Nach den derzeitigen Untersuchungen dominiert der Genotyp "A1 / A2, Cp-I, Cp-A". Er wurde in allen Proben vom Kleinen See und von Eichholz gefunden, sowie in wenigen Proben aus Absalonshorst. Sollte dieser Genotyp anfällig sein für veränderte Umweltbedingungen, könnte dies den starken Rückgang der Schilfbestände am Kleinen See und in Eichholz erklären, sowie das intermediäre Wachstum am Misch-Standort Absalonshorst.
In allen acht Proben des gut wüchsigen Standorts Wallbrechtbrücke wurden bisher ebenfalls die Allele A1 / A2 und das Allel Cp-I nachgewiesen; der Chloroplasten-marker Cp-A / Cp-B wurde bisher noch nicht getestet. Sollte sich auch hier ausschliesslich das Allel Cp-A finden, kann der Genotyp "A1 / A2, Cp-I, Cp-A" nicht allein verantwortlich sein für den Schilfrückgang an den Standorten Kleiner See und Eichholz. Da die vorliegende Analyse, mit derzeit drei untersuchten Markern, jedoch sehr punktuell ist, kann nicht ausgeschlossen werden, dass sich der Genotyp am Standort Wallbrechtbrücke von den Genotypen Kleiner See und Eichholz unterscheidet, die Unterschiede bisher lediglich nicht erfaßt wurden.

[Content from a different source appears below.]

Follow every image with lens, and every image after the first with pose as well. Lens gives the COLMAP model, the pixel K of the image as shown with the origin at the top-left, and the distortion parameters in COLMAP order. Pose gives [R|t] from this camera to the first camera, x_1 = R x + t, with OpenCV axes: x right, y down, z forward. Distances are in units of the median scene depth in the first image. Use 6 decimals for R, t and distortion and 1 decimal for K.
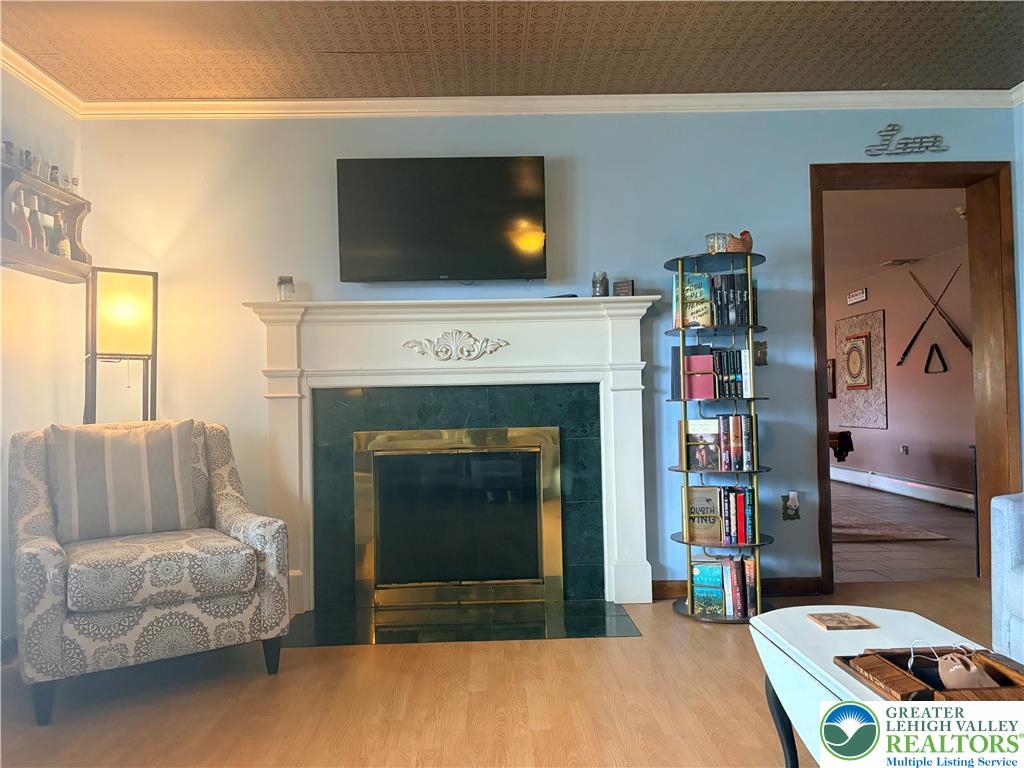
lens RADIAL K [[764.9, 0, 515.2], [0, 764.9, 393.3], [0, 0, 1]] dist [0.010723, -0.007740]
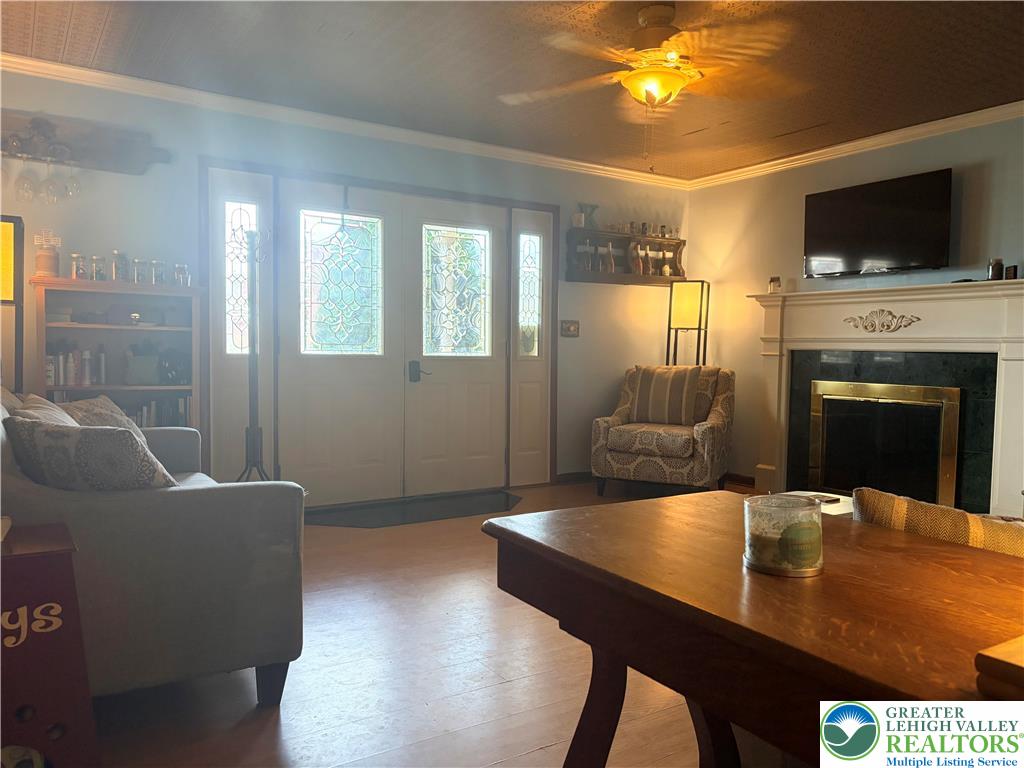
lens RADIAL K [[764.9, 0, 510.2], [0, 764.9, 383.1], [0, 0, 1]] dist [0.010723, -0.007740]
pose [[0.502016, 0.070422, -0.861986, 0.767825], [-0.019686, 0.997352, 0.070016, -0.036251], [0.864634, -0.018180, 0.502073, -0.235255]]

Klar ist hingegen der genetische Unterschied zum Standort Groß Sarau. Dort hatten alle 11 untersuchten Proben den abweichenden Genotyp "B1, Cp-II, Cp-B". Dieser Genotyp wurde bisher an keinem der anderen Standorte gefunden. Somit könnte dieser Genotyp mit einem widerstandsfähigen Phänotyp einhergehen, der das gute Schilfwachstum in Groß-Sarau ermöglicht.

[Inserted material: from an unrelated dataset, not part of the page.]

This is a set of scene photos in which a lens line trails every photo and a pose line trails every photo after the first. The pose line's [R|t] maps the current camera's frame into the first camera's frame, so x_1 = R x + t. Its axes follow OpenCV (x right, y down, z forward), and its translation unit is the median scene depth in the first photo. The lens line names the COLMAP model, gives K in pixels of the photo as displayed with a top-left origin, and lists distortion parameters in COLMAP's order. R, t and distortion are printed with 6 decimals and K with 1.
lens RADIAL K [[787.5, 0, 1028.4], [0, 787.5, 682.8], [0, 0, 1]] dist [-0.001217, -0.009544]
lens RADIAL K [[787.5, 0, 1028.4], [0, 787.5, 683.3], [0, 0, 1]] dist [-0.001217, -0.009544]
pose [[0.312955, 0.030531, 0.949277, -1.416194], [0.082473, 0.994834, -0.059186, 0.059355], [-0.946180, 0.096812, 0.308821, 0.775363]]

Vervollständigung der genetischen Analyse der Proben vom Standort Wallbrechtbrücke.
Ob der in Groß Sarau nachgewiesene Genotyp ursächlich für das gute Schilfwachstum an diesem Standort verantwortlich ist, müssten Verpflanzungsexperimente dieser Rhizome an einen anderen Standort zeigen. In Groß Sarau entnommene Rhizome befinden sich derzeit unter kontrollierten Zuchtbedingungen und zeigen den Sarau-typischen Genotyp. Dieser spezielle Genotyp ist mit Hilfe der oben beschriebenen Techniken auch nach einer Verpflanzung jederzeit wieder auffindbar, sofern sich die Pflanzen rein vegetativ vermehren.